Start of DATASET EXTRACT

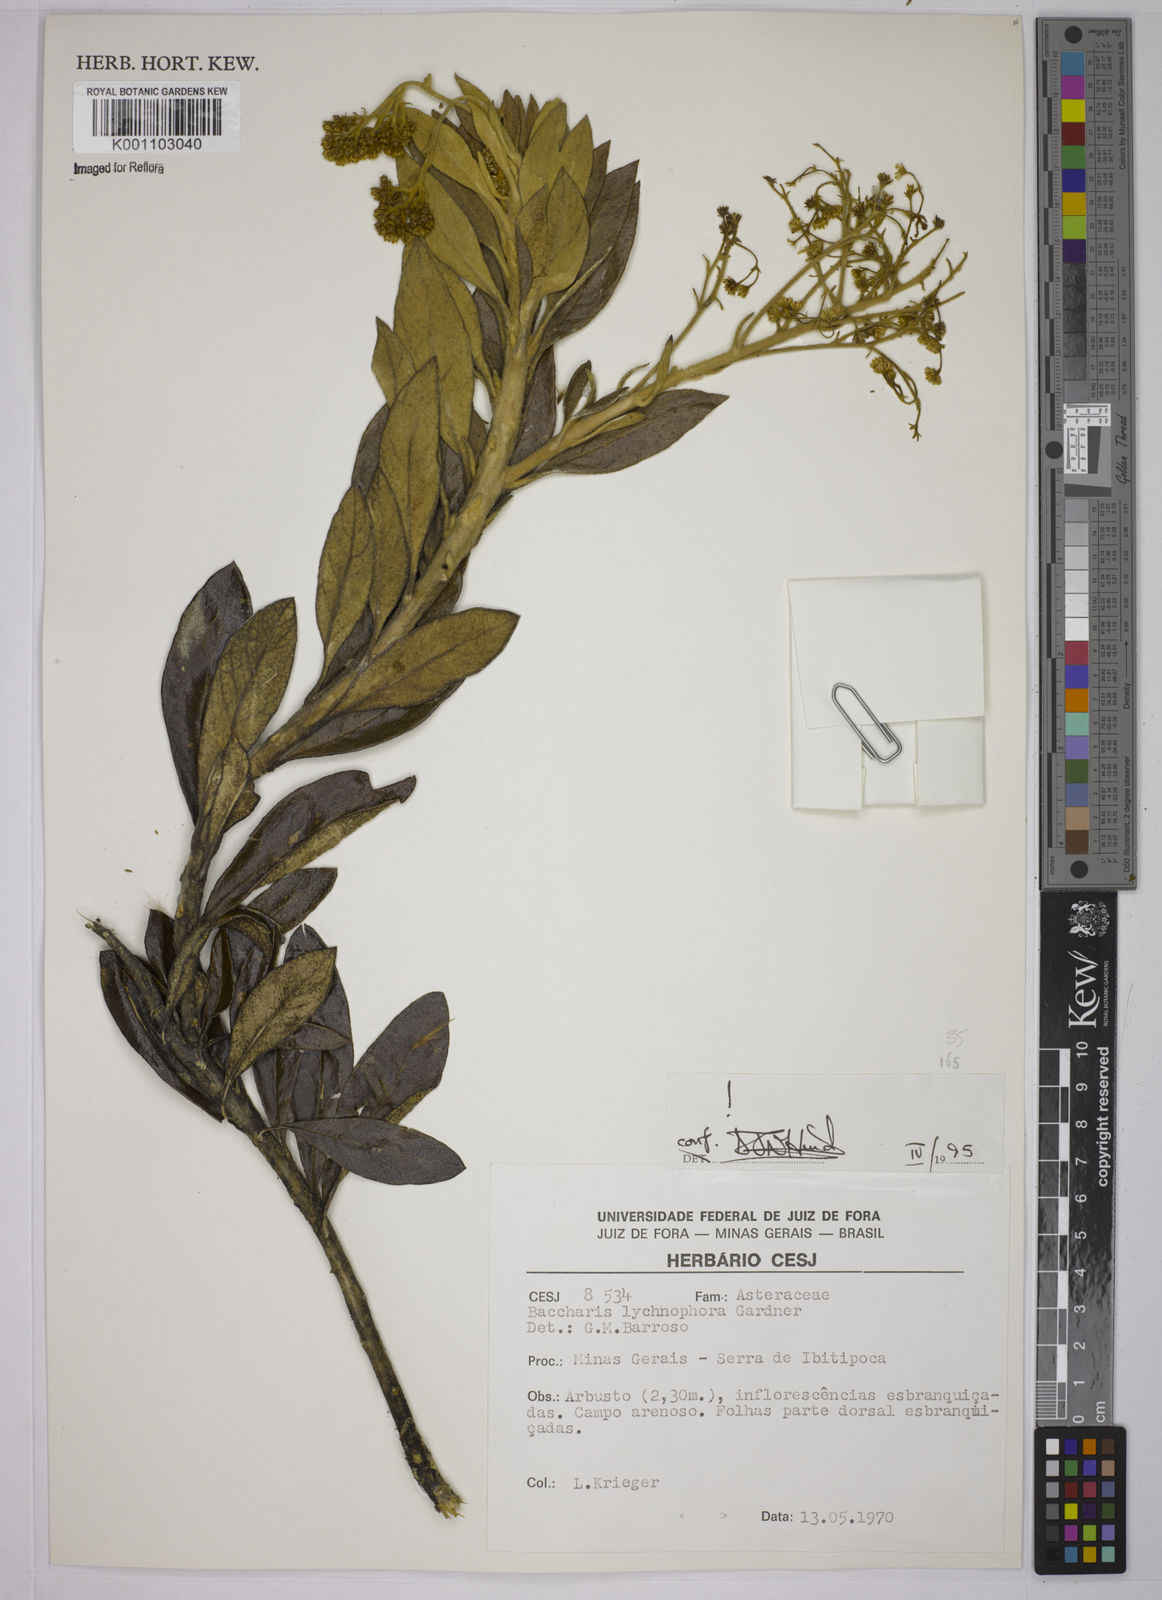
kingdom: Plantae
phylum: Tracheophyta
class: Magnoliopsida
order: Asterales
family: Asteraceae
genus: Baccharis
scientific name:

End of DATASET EXTRACT

* _EXERCISE PROMPT_
Copy the lines of the records above word for word, leaving out the pictures.

* _RESULT OF THIS EXERCISE_
kingdom: Plantae
phylum: Tracheophyta
class: Magnoliopsida
order: Asterales
family: Asteraceae
genus: Baccharis
scientific name:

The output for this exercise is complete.